In 1904, a fire nearly destroyed the coastal town of Lesund, but from the ashes rose a vibrant, Art Nouveau paradise. Due to its rapid redevelopment, the city has expanded to seven islands, but the old central hub remains the most picturesque. You can get some great concepts of the brightly coloured façades reflecting in the harbour waters at street level, but the best view is from the Byrampen Viewpoint, further east. The 418 steps are challenging to climb in the winter, so come in the spring for nice weather, beautiful views, and ice-free steps.

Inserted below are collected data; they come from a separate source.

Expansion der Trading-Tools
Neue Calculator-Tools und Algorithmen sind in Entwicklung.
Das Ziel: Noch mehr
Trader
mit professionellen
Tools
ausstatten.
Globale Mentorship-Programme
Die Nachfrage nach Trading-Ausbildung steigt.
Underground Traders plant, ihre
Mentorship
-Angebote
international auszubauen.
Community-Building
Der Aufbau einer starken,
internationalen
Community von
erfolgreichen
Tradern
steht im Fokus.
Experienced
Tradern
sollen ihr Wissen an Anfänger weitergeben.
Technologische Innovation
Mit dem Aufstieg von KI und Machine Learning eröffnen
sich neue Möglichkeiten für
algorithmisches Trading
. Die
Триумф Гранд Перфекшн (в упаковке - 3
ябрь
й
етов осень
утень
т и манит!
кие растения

Because it is suspended 984 meters above the ground, wedged in a mountain crevasse, the 5-cubic-meter Kjeragbolten is a popular hiking destination. While there is a limited view of the Lyse fjord, the image of someone standing, jumping, proposing, dancing, or even base-jumping from the top of the boulder is iconic and extremely popular (as in, expect to wait anywhere from 30 minutes to an hour for your turn). To get there, you must hike 10 kilometres along a well-marked but challenging trail that begins next to a restaurant on Lysebotn road. If you don’t want to wait in line, get there early and look for other viewpoints in the area that, while less popular, are arguably more beautiful.
While the lovely Innerdal valley near Sunndalsra lives up to its bold moniker at any time of year, it is beautiful in the autumn, when the trees burst with vibrant colours. There aren’t many buildings in the picturesque valley among the Trollheimen mountains, as Norway’s first nature reserve. The traditional turf roof on the few mountain cabins there (some of which you can stay in) makes them especially beautiful as the weather turns colder and the colours fade from green to orange to brown. There are other lovely rural valleys in Norway, but none with the Innerdalstrnet – Norway’s “Matterhorn” – adding a touch of grandeur to your photograph.

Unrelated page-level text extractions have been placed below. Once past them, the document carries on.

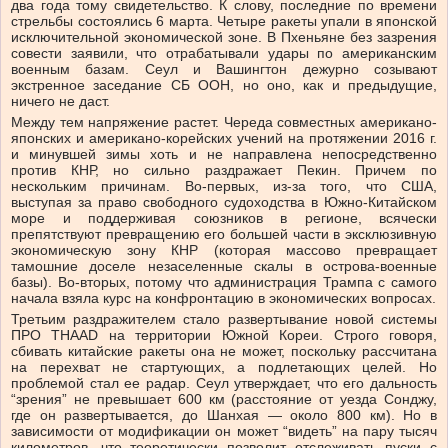
два года тому свидетельство. К слову, последние по времени
стрельбы состоялись 6 марта. Четыре ракеты упали в японской
исключительной экономической зоне. В Пхеньяне без зазрения
совести заявили, что отрабатывали удары по американским
военным базам. Сеул и Вашингтон дежурно созывают
экстренное заседание СБ ООН, но оно, как и предыдущие,
ничего не даст.
Между тем напряжение растет. Череда совместных американо-
японских и американо-корейских учений на протяжении 2016 г.
и минувшей зимы хоть и не направлена непосредственно
против КНР, но сильно раздражает Пекин. Причем по
нескольким причинам. Во-первых, из-за того, что США,
выступая за право свободного судоходства в Южно-Китайском
море и поддерживая союзников в регионе, всячески
препятствуют превращению его большей части в эксклюзивную
экономическую зону КНР (которая массово превращает
тамошние доселе незаселенные скалы в острова-военные
базы). Во-вторых, потому что администрация Трампа с самого
начала взяла курс на конфронтацию в экономических вопросах.
Третьим раздражителем стало развертывание новой системы
ПРО THAAD на территории Южной Кореи. Строго говоря,
сбивать китайские ракеты она не может, поскольку рассчитана
на перехват не стартующих, а подлетающих целей. Но
проблемой стал ее радар. Сеул утверждает, что его дальность
“зрения” не превышает 600 км (расстояние от уезда Сонджу,
где он развертывается, до Шанхая — около 800 км). Но в
зависимости от модификации он может “видеть” на пару тысяч
километров, что теоретически позволит отслеживать пуски с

While the lovely Innerdal valley near Sunndalsra is stunning at any time of year, it is adorable in the autumn, when the trees burst with vibrant colours. Because it was Norway’s first nature reserve, there aren’t many buildings in the picturesque valley among the Trollheimen mountains. As the weather becomes colder and the colours fade from green to orange to brown, the traditional turf roofs on the few mountain cabins there (some of which you can stay in) become even more beautiful. There are other beautiful rural valleys in Norway, but none with the Innerdalstrnet – Norway’s “Matterhorn” – to add a touch of grandeur to your photo.